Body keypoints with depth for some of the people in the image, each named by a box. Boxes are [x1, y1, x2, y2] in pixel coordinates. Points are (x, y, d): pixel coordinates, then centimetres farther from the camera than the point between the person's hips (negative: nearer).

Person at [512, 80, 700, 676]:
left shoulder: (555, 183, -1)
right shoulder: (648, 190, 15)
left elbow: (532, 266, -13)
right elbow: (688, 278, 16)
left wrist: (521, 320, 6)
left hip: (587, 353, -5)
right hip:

...

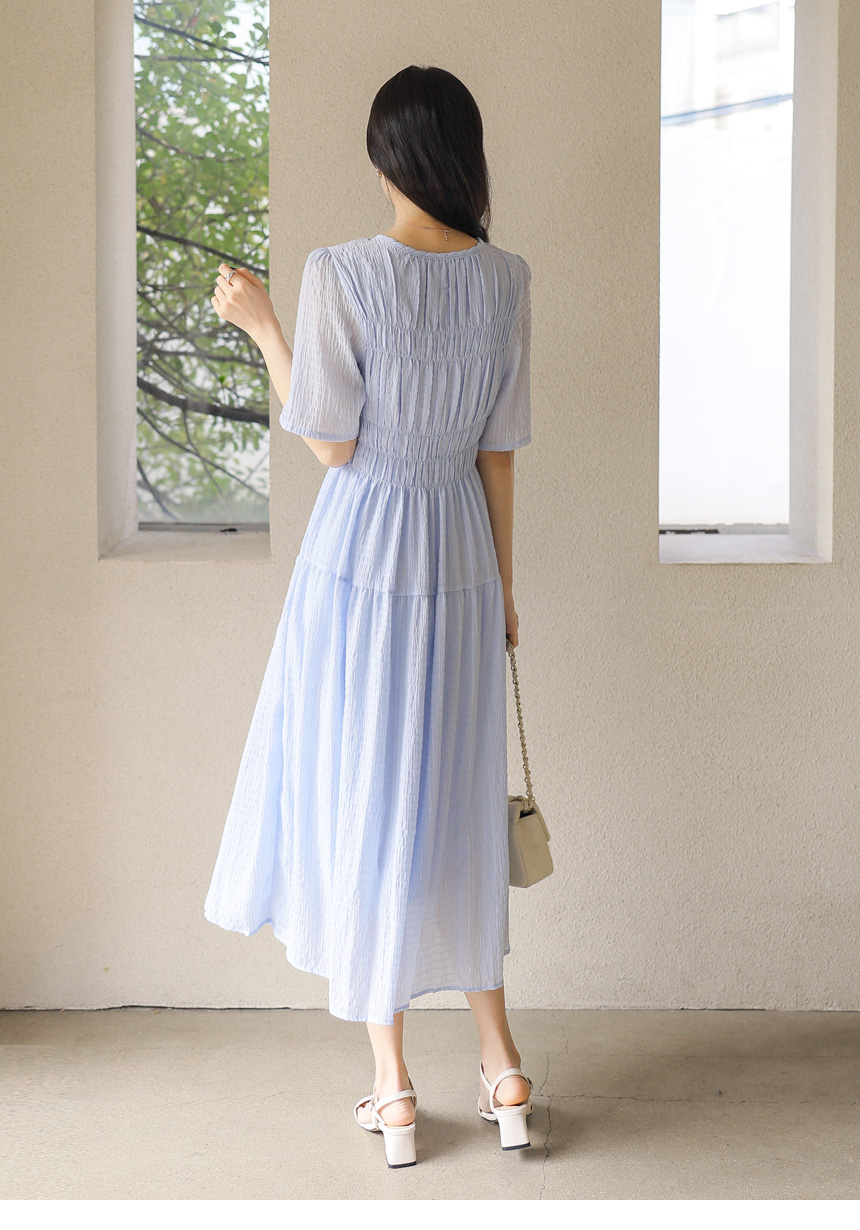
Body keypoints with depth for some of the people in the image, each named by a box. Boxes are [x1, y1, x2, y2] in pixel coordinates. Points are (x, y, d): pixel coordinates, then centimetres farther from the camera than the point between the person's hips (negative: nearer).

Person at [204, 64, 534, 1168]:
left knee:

...

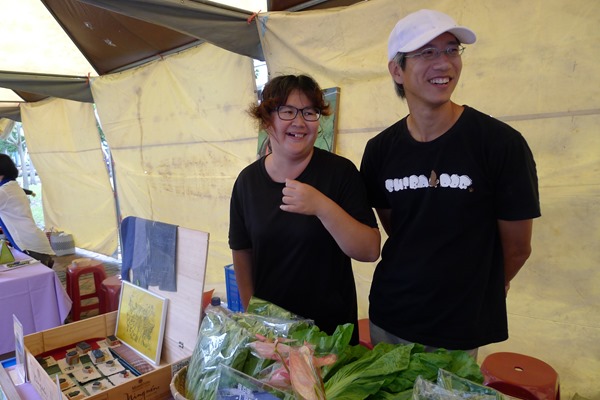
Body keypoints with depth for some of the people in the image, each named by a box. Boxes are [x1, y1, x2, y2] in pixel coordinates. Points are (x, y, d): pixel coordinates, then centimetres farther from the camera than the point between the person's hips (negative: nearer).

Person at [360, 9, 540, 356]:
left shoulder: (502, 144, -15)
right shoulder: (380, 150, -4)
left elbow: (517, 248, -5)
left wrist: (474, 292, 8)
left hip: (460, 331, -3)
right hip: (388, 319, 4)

Problem to work on:
Extract each line in the items above that contains the string "right". Case matters.

Result for this exercise:
right shoulder: (648, 190, 15)
right elbow: (688, 278, 16)
right hip:
right shoulder: (380, 150, -4)
right hip: (388, 319, 4)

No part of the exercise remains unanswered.